Claro que a hospedagem inusitada rende momentos únicos. Na Nicarágua, os
ciclistas ficaram em uma fazenda de leite e ajudaram na ordenha. "Nesse
dia, esprememos leite fresco direto no café. Não dá para ter esse tipo de
experiência se você só fica em hotéis." Em Honduras, numa região muito
pobre, alguém gritou do outro lado da estrada: "Querem uma cerveja?".
O rapaz que ofereceu a bebida convidou os dois para jantarem na casa da família
dele. "A família ficou fascinada, olhando a gente montando a barraca no
quintal. Tinham pouco, mas ofereceram o que podiam." Por sorte, não
passaram ainda por nenhuma situação difícuil, embora tenham visto acidentes
terríveis na estrada. No México, presenciamos um carro tombar na estrada e
fomos parados 4 km à frente, acusados de ter causado o acidente. Os policiais
saíram do posto armados e levou uns bons minutos argumentando até eles nos
liberarem." Hoje ele e Ike dão risada do incidente, mas na hora, o medo de
ter que subordar a polícia ou apanhar de amigos do motorista não deu trégua.
Sobre Brasil, eles sabem pouco. "Sei que é o quinto maior país do
mundo, e que a religião oficial é o futebol", diverte-se Henry, que não
está confiando que seu espanhol vá dar conta aqui e pretende aprender um pouco
de português. Canhoto, ele costuma jogar de lateral esquerdo ou como zagueiro.
Contrariando a impressão que se tem no Brasil de que o futebol não é muito
popular nos Estados Unidos, ele segue a English Premier League, a Bundesliga e
a Champions League e, em Colorado, torce pelo Colorado Rapids FC. "E
quando os campeonatos europeus não estão rolando, eu acompanho o
Brasileirão."
Louco por Copa, já viu o Brasil em campo. "Estava na Alemanha em
2006, e vi Brasil e Croácia no Olympiastadion.

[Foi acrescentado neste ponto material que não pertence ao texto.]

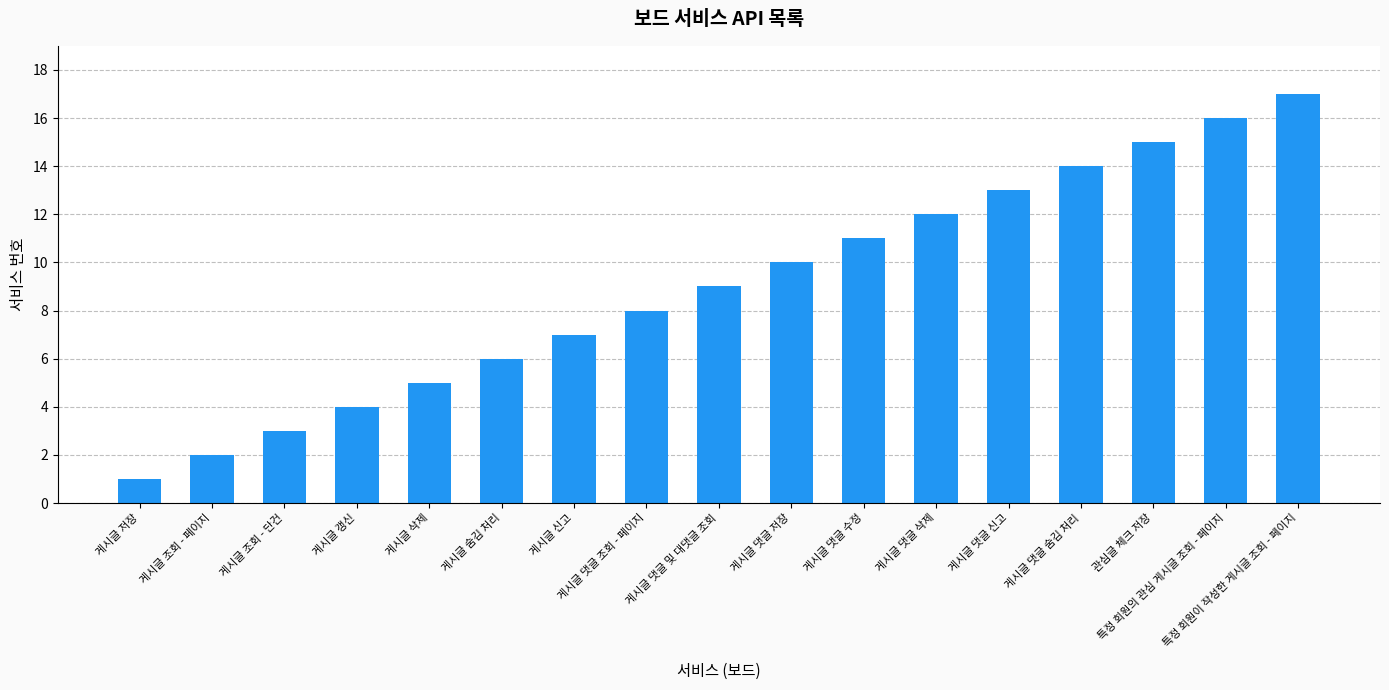

Reading left to right, list all the values displayed in this chart.

게시글 저장=1	게시글 조회 - 페이지=2	게시글 조회 - 단건=3	게시글 갱신=4	게시글 삭제=5	게시글 숨김 처리=6	게시글 신고=7	게시글 댓글 조회 - 페이지=8	게시글 댓글 및 대댓글 조회=9	게시글 댓글 저장=10	게시글 댓글 수정=11	게시글 댓글 삭제=12	게시글 댓글 신고=13	게시글 댓글 숨김 처리=14	관심글 체크 저장=15	특정 회원의 관심 게시글 조회 - 페이지=16	특정 회원이 작성한 게시글 조회 - 페이지=17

Foi insano! Foi incrível ver
estrelas como Ronaldinho e Kaká ao vivo", conta Henry. Em 2010, ele estava
morando na Alemanha, a trabalho, e deu sorte de pegar o mesmo fuso horário da
África do Sul. "Depois do trabalho a gente sempre via os jogos mais
importantes. Fiquei arrasado com a derrota dos EUA para Gana. Por outro lado,
deu para curtir as vitórias da Alemanha até a semi-final".

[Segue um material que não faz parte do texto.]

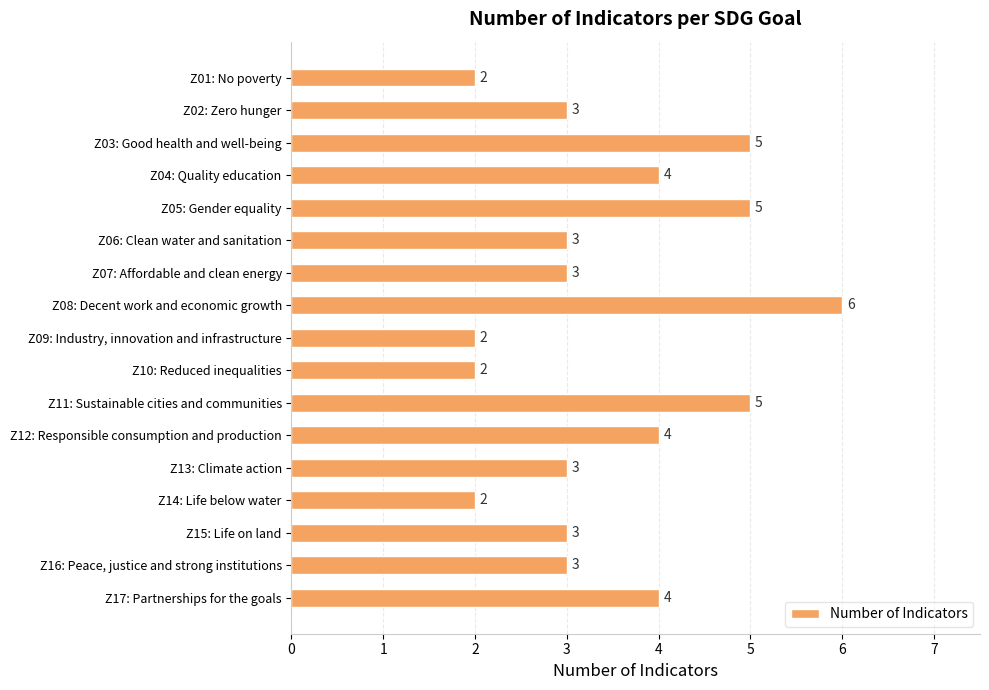

How many categories are shown in the chart?

17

A viagem já incluiu um trecho de veleiro. No Panamá, Henry e Ike foram
até o porto e começaram a trocar ideia com os marinheiros locais para tentar
conseguir uma carona até a Colômbia em troca de trabalho no veleiro. "Mas
a 250 milhas do Panamá o motor pegou fogo e o navio começou a encher de
água", conta Henry. Eles tiveram que abandonar o navio e foram resgatados
por um petroleiro indiano. "Com isso, nos atrasamos em algumas semanas.
Acabamos tendo que pegar um avião para Quito, senão ficaríamos atrasados
demais."
Mesmo o atraso não deixou a viagem mais apressada. Sempre dá tempo de
uma peladinha no meio do caminho. "No México, entramos na partida oficial
de domingo dos times de uma cidadezinha no litoral. Os mexicanos eram mais
rápidos e perdemos de 2x0, mas ganhamos cerveja das duas torcidas. Isso mostra
um pouco como o futebol é capaz de unir pessoas." De quebra, eles levam
uma bola para poder jogar onde estiverem. "Claro que às vezes estamos tão
cansados do pedal que nem pensamos em jogar."
Embora os gringos não conheçam oficialmente o "jeitinho
brasileiro", é nele que estão confiando para se virar por aqui.
"Tenho certeza que na hora as coisas vão se resolver. Quem sabe um leitor
aí queira nos hospedar?" Otimistas com a equipe americana, chuotam que ela
tem chance de vencer a Copa. "Os EUA estão num grupo interessante, em que
qualquer um dos times têm chance de ir para a próxima fase. Mas se formos
desclassificados, tudo bem. Ser torcedor é paixão, é isso mesmo. Ou você é ou
não é, não dá para fingir. E daí que não somos favoritos? O importante é que
estou fazendo a viagem da minha vida para ver essa Copa, e vou comemorar
perdendo ou ganhando. Estou louco para chegar no Brasil."